Gravimetric Analyzer describes a set of methods in analytical chemistry for the quantitative determination of an analyte based on the mass of a solid. A simple example is the measurement of solids suspended in a water sample: A known volume of water is filtered, and the collected solids are weighed. In most cases, the analyte must first be converted to a solid by precipitation with an appropriate reagent. The precipitate can then be collected by filtration, washed, dried to remove traces of moisture from the solution, and weighed. The amount of analyte in the original sample can then be calculated from the mass of the precipitate and its chemical composition.
In other cases, it may be easier to remove the analyte by vaporization. The analyte might be collected perhaps in a cryogenic trap or on some absorbent material such as activated carbon and measured directly. Or, the sample can be weighed before and after it is dried; the difference between the two masses gives the mass of analyte lost.

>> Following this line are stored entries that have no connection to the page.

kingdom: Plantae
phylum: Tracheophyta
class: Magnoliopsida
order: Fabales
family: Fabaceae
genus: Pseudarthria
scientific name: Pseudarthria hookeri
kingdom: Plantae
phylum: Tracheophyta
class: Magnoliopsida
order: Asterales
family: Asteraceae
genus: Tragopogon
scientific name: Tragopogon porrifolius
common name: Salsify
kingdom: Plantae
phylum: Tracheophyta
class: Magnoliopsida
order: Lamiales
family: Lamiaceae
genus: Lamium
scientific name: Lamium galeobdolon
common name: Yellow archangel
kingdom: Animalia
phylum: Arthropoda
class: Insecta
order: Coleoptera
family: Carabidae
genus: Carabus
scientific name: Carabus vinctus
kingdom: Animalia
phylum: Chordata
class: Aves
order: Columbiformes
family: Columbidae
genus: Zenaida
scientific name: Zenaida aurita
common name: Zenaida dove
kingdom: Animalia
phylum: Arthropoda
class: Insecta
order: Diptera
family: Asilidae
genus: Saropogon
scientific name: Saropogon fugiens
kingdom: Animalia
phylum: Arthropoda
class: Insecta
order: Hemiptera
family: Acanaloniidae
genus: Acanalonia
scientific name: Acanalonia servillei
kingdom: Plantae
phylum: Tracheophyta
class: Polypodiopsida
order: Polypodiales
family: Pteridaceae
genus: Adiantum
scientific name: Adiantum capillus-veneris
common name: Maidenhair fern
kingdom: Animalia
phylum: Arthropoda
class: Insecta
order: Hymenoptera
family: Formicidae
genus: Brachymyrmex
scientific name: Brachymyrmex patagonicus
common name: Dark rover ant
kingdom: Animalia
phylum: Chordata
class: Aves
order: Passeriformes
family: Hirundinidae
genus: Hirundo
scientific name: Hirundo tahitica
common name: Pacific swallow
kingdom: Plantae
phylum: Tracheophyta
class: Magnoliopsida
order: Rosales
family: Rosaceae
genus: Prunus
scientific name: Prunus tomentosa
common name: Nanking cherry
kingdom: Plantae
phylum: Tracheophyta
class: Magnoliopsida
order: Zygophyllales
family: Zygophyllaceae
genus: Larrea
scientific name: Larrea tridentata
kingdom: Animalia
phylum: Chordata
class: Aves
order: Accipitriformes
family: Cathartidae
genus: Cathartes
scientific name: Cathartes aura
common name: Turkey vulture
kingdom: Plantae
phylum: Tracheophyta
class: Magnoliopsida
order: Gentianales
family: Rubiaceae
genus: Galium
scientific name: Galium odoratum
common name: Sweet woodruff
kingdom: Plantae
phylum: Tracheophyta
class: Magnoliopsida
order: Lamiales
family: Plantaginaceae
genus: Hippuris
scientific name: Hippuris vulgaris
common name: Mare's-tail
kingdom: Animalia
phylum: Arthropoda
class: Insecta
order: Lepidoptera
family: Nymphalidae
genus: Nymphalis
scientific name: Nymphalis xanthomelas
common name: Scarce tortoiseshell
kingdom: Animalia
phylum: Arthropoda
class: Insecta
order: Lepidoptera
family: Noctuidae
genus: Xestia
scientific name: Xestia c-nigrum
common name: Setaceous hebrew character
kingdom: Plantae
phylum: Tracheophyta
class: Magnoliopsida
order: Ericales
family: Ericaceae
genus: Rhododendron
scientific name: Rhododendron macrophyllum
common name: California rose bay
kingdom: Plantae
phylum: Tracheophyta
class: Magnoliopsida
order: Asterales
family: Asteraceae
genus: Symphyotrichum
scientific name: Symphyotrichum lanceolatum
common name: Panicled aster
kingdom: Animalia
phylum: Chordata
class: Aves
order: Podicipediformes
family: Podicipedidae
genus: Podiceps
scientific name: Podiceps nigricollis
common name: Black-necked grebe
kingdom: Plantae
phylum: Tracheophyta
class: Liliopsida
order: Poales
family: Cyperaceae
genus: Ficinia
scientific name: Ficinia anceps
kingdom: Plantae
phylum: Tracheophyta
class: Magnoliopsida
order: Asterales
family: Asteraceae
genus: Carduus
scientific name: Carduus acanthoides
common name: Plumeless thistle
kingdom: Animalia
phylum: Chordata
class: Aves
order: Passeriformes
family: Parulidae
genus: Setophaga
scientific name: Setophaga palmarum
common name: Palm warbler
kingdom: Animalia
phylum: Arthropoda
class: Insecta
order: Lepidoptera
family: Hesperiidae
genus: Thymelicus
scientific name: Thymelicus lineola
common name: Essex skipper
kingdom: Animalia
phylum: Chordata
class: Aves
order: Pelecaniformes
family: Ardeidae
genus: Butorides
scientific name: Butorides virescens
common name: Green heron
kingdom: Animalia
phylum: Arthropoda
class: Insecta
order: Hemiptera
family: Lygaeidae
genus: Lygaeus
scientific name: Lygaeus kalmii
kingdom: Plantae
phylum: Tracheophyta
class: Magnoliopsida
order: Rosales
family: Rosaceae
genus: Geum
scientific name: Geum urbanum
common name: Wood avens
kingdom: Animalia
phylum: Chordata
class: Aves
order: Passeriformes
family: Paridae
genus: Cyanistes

This is especially useful in determining the water content of complex materials such as foodstuffs.
Gravimetric analyzers, if methods are followed carefully, provides for exceedingly precise analysis. In fact, gravimetric analyzers was used to determine the atomic masses of many elements to six figure accuracy. Gravimetry provides very little room for instrumental error and does not require a series of standards for calculation of an unknown. Also, methods often do not require expensive equipment. Gravimetric analyzers, due to its high degree of accuracy, when performed correctly, can also be used to calibrate other instruments in lieu of reference standards.
Gravimetric analyzers usually only provides for the analysis of a single element, or a limited group of elements, at a time. Comparing modern dynamic flash combustion coupled with gas chromatography with traditional combustion analysis will show that the former is both faster and allows for simultaneous determination of multiple elements while traditional determination allowed only for the determination of carbon and hydrogen. Methods are often convoluted and a slight misstep in a procedure can often mean disaster for the analysis . Compare this with hardy methods such as spectrophotometry and one will find that analysis by these methods is much more efficient.
A chunk of ore is treated with concentrated nitric acid and potassium chlorate to convert all of the sulfur to sulfate . The nitrate and chlorate are removed by treating the solution with concentrated HCl. The sulfate is precipitated with barium (Ba2+) and weighed as BaSO4.